November 23, 2018

The mosquito Aedes aegypti should be considered one of the most dangerous animals on the planet. This is because the Aedes aegypti female carries several viruses that can cause diseases such as yellow fever, dengue and Zika. Its strong taste for human blood and voracious appetite – it feeds once every 1.5 days – make Aedes aegypti very efficient at passing on the viruses among humans.
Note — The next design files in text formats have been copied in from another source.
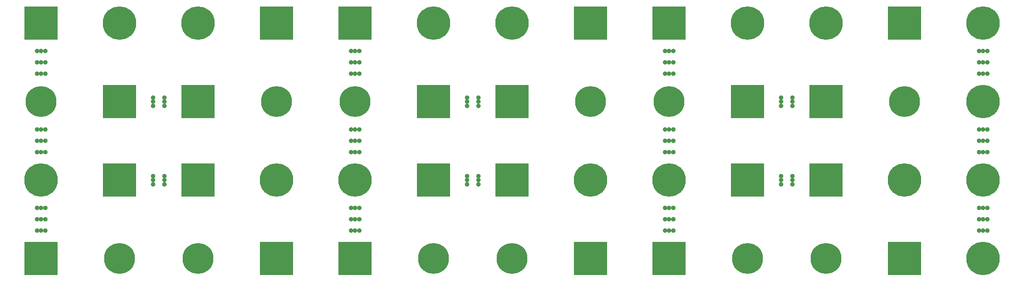
<source format=gbs>
%TF.GenerationSoftware,KiCad,Pcbnew,4.0.6-e0-6349~53~ubuntu16.04.1*%
%TF.CreationDate,2017-04-03T22:53:03+05:30*%
%TF.ProjectId,ultim_bus,756C74696D5F6275732E6B696361645F,rev?*%
%TF.FileFunction,Soldermask,Bot*%
%FSLAX46Y46*%
G04 Gerber Fmt 4.6, Leading zero omitted, Abs format (unit mm)*
G04 Created by KiCad (PCBNEW 4.0.6-e0-6349~53~ubuntu16.04.1) date Mon Apr  3 22:53:03 2017*
%MOMM*%
%LPD*%
G01*
G04 APERTURE LIST*
%ADD10C,0.101600*%
%ADD11C,0.900000*%
%ADD12C,6.496000*%
%ADD13R,6.496000X6.496000*%
%ADD14C,6.000000*%
G04 APERTURE END LIST*
D10*
D11*
X118280000Y-60960000D03*
X120480000Y-60960000D03*
X118280000Y-60160000D03*
X118280000Y-61760000D03*
X120480000Y-61760000D03*
X120480000Y-60160000D03*
D12*
X96520000Y-60960000D03*
D11*
X179240000Y-60960000D03*
X181440000Y-60960000D03*
X179240000Y-60160000D03*
X179240000Y-61760000D03*
X181440000Y-61760000D03*
X181440000Y-60160000D03*
D12*
X203200000Y-60960000D03*
X218440000Y-60960000D03*
X157480000Y-60960000D03*
X142240000Y-60960000D03*
X81280000Y-60960000D03*
X35560000Y-60960000D03*
D11*
X57320000Y-60960000D03*
X59520000Y-60960000D03*
X57320000Y-60160000D03*
X57320000Y-61760000D03*
X59520000Y-61760000D03*
X59520000Y-60160000D03*
X179240000Y-45720000D03*
X181440000Y-45720000D03*
X179240000Y-44920000D03*
X179240000Y-46520000D03*
X181440000Y-46520000D03*
X181440000Y-44920000D03*
X118280000Y-45720000D03*
X120480000Y-45720000D03*
X118280000Y-44920000D03*
X118280000Y-46520000D03*
X120480000Y-46520000D03*
X120480000Y-44920000D03*
X57320000Y-45720000D03*
X59520000Y-45720000D03*
X57320000Y-44920000D03*
X57320000Y-46520000D03*
X59520000Y-46520000D03*
X59520000Y-44920000D03*
D12*
X218440000Y-76200000D03*
X50800000Y-30480000D03*
X66040000Y-30480000D03*
X111760000Y-30480000D03*
X127000000Y-30480000D03*
X172720000Y-30480000D03*
X187960000Y-30480000D03*
X218440000Y-30480000D03*
X218440000Y-45720000D03*
D13*
X35560000Y-30480000D03*
X81280000Y-30480000D03*
X96520000Y-30480000D03*
X142240000Y-30480000D03*
X157480000Y-30480000D03*
X203200000Y-30480000D03*
X50800000Y-60960000D03*
X66040000Y-60960000D03*
X111760000Y-60960000D03*
X127000000Y-60960000D03*
X172720000Y-60960000D03*
X187960000Y-60960000D03*
D14*
X35560000Y-45720000D03*
D13*
X50800000Y-45720000D03*
X66040000Y-45720000D03*
D14*
X81280000Y-45720000D03*
X96520000Y-45720000D03*
D13*
X111760000Y-45720000D03*
X127000000Y-45720000D03*
D14*
X142240000Y-45720000D03*
X157480000Y-45720000D03*
D13*
X172720000Y-45720000D03*
X187960000Y-45720000D03*
D14*
X203200000Y-45720000D03*
D13*
X35560000Y-76200000D03*
D14*
X50800000Y-76200000D03*
X66040000Y-76200000D03*
D13*
X81280000Y-76200000D03*
X96520000Y-76200000D03*
D14*
X111760000Y-76200000D03*
X127000000Y-76200000D03*
D13*
X142240000Y-76200000D03*
X157480000Y-76200000D03*
D14*
X172720000Y-76200000D03*
X187960000Y-76200000D03*
D13*
X203200000Y-76200000D03*
D11*
X35560000Y-35900000D03*
X35560000Y-40300000D03*
X36360000Y-35900000D03*
X34760000Y-35900000D03*
X34760000Y-40300000D03*
X36360000Y-40300000D03*
X35560000Y-38100000D03*
X36360000Y-38100000D03*
X34760000Y-38100000D03*
X96520000Y-35900000D03*
X96520000Y-40300000D03*
X97320000Y-35900000D03*
X95720000Y-35900000D03*
X95720000Y-40300000D03*
X97320000Y-40300000D03*
X96520000Y-38100000D03*
X97320000Y-38100000D03*
X95720000Y-38100000D03*
X157480000Y-35900000D03*
X157480000Y-40300000D03*
X158280000Y-35900000D03*
X156680000Y-35900000D03*
X156680000Y-40300000D03*
X158280000Y-40300000D03*
X157480000Y-38100000D03*
X158280000Y-38100000D03*
X156680000Y-38100000D03*
X218440000Y-35900000D03*
X218440000Y-40300000D03*
X219240000Y-35900000D03*
X217640000Y-35900000D03*
X217640000Y-40300000D03*
X219240000Y-40300000D03*
X218440000Y-38100000D03*
X219240000Y-38100000D03*
X217640000Y-38100000D03*
X35560000Y-51140000D03*
X35560000Y-55540000D03*
X36360000Y-51140000D03*
X34760000Y-51140000D03*
X34760000Y-55540000D03*
X36360000Y-55540000D03*
X35560000Y-53340000D03*
X36360000Y-53340000D03*
X34760000Y-53340000D03*
X96520000Y-51140000D03*
X96520000Y-55540000D03*
X97320000Y-51140000D03*
X95720000Y-51140000D03*
X95720000Y-55540000D03*
X97320000Y-55540000D03*
X96520000Y-53340000D03*
X97320000Y-53340000D03*
X95720000Y-53340000D03*
X157480000Y-51140000D03*
X157480000Y-55540000D03*
X158280000Y-51140000D03*
X156680000Y-51140000D03*
X156680000Y-55540000D03*
X158280000Y-55540000D03*
X157480000Y-53340000D03*
X158280000Y-53340000D03*
X156680000Y-53340000D03*
X218440000Y-51140000D03*
X218440000Y-55540000D03*
X219240000Y-51140000D03*
X217640000Y-51140000D03*
X217640000Y-55540000D03*
X219240000Y-55540000D03*
X218440000Y-53340000D03*
X219240000Y-53340000D03*
X217640000Y-53340000D03*
X35560000Y-66380000D03*
X35560000Y-70780000D03*
X36360000Y-66380000D03*
X34760000Y-66380000D03*
X34760000Y-70780000D03*
X36360000Y-70780000D03*
X35560000Y-68580000D03*
X36360000Y-68580000D03*
X34760000Y-68580000D03*
X96520000Y-66380000D03*
X96520000Y-70780000D03*
X97320000Y-66380000D03*
X95720000Y-66380000D03*
X95720000Y-70780000D03*
X97320000Y-70780000D03*
X96520000Y-68580000D03*
X97320000Y-68580000D03*
X95720000Y-68580000D03*
X157480000Y-66380000D03*
X157480000Y-70780000D03*
X158280000Y-66380000D03*
X156680000Y-66380000D03*
X156680000Y-70780000D03*
X158280000Y-70780000D03*
X157480000Y-68580000D03*
X158280000Y-68580000D03*
X156680000Y-68580000D03*
X218440000Y-66380000D03*
X218440000Y-70780000D03*
X219240000Y-66380000D03*
X217640000Y-66380000D03*
X217640000Y-70780000D03*
X219240000Y-70780000D03*
X218440000Y-68580000D03*
X219240000Y-68580000D03*
X217640000Y-68580000D03*
M02*

</source>
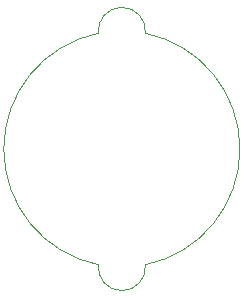
<source format=gm1>
G04 #@! TF.GenerationSoftware,KiCad,Pcbnew,(5.1.4)-1*
G04 #@! TF.CreationDate,2021-09-26T09:54:27+02:00*
G04 #@! TF.ProjectId,Linterna_MT340L,4c696e74-6572-46e6-915f-4d543334304c,rev?*
G04 #@! TF.SameCoordinates,Original*
G04 #@! TF.FileFunction,Profile,NP*
%FSLAX46Y46*%
G04 Gerber Fmt 4.6, Leading zero omitted, Abs format (unit mm)*
G04 Created by KiCad (PCBNEW (5.1.4)-1) date 2021-09-26 09:54:27*
%MOMM*%
%LPD*%
G04 APERTURE LIST*
%ADD10C,0.050000*%
G04 APERTURE END LIST*
D10*
X141989975Y-90200001D02*
G75*
G02X141989974Y-109799999I-1989975J-9799999D01*
G01*
X141989974Y-109800001D02*
G75*
G02X138010026Y-109799999I-1989974J-199999D01*
G01*
X138010026Y-90200000D02*
G75*
G02X141989974Y-90200000I1989974J200000D01*
G01*
X138010025Y-109799999D02*
G75*
G02X138010026Y-90200001I1989975J9799999D01*
G01*
M02*

</source>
This mosquito is responsible for hundreds of millions of viral infections every year throughout the tropics and sub-tropics.

Mosquito, Aedes aegypti

Current methods to prevent mosquito-borne disease typically rely on suppressing mosquitoes with pesticides. The efficacy of these methods is generally short-lived because mosquitoes quickly develop resistance to the pesticides, which is often aggravated by ineffective implementation and lack of resources. With recent advances in insect genetic engineering, however, there are unique opportunities to develop safe and long-lasting alternatives to pesticide-based mosquito control.

Until now, development of genetic-based strategies for controlling Aedes aegypti populations has been hampered by the lack of a high-quality reference genome. An accurate map of the mosquito’s DNA is a prerequisite to identify gene targets that could be manipulated, for example, to disrupt the mosquito’s ability to locate a human blood meal, to make sterile males, to convert females into non-biting males, or to render the insect incapable of harboring viruses. The previous version of the Aedes aegypti genome, published over a decade ago, was literally an unassembled jigsaw puzzle of thousands of pieces.

An international group of researchers and corporate partners, led by Leslie Vosshall of Rockefeller University, including scientists from the ZikaPLAN consortium, recently produced a high-quality genome blueprint that largely surpasses its predecessor. The 3-year-long collaboration not only led to a comprehensive catalog of the mosquito’s genes mapped to their respective chromosomes, but also to the demonstration of its utility for mosquito research1.

Equippd with the new reference genome, the researchers discovered new genes coding for ionotropic receptors that guide mosquitoes to human hosts and egg-laying sites, determined the sequence of the previously elusive sex-determining chromosomal region, and characterized genes involved in insecticide resistance. ZikaPLAN member Louis Lambrechts and his team were able to map genes controlling susceptibility to dengue virus with unprecedented resolution.

The new genome”, says Lambrechts, “will accelerate the development of gene-based strategies to eliminate mosquito-borne diseases. Accurate genetic information, combined with genome-editing technologies, is a major step forward in the development of pesticide-free mosquito control interventions.”


1Matthews BJ, Dudchenko O, Kingan SB, Koren S, Antoshechkin I, Crawford JE, Glassford WJ, Herre M, Redmond SN, Rose NH, Weedall GD, Wu Y, Batra SS, Brito-Sierra CA, Buckingham SD, Campbell CL, Chan S, Cox E, Evans BR, Fansiri T, Filipović I, Fontaine A, Gloria-Soria A, Hall R, Joardar VS, Jones AK, Kay RGG, Kodali VK, Lee J, Lycett GJ, Mitchell SN, Muehling J, Murphy MR, Omer AD, Partridge FA, Peluso P, Aiden AP, Ramasamy V, Rašić G, Roy S, Saavedra-Rodriguez K, Sharan S, Sharma A, Smith ML, Turner J, Weakley AM, Zhao Z, Akbari OS, Black WC 4th, Cao H, Darby AC, Hill CA, Johnston JS, Murphy TD, Raikhel AS, Sattelle DB, Sharakhov IV, White BJ, Zhao L, Aiden EL, Mann RS, Lambrechts L, Powell JR, Sharakhova MV, Tu Z, Robertson HM, McBride CS, Hastie AR, Korlach J, Neafsey DE, Phillippy AM, Vosshall LB. Improved reference genome of Aedes aegypti informs arbovirus vector control. Nature 2018. doi: 10.1038/s41586-018-0692-z.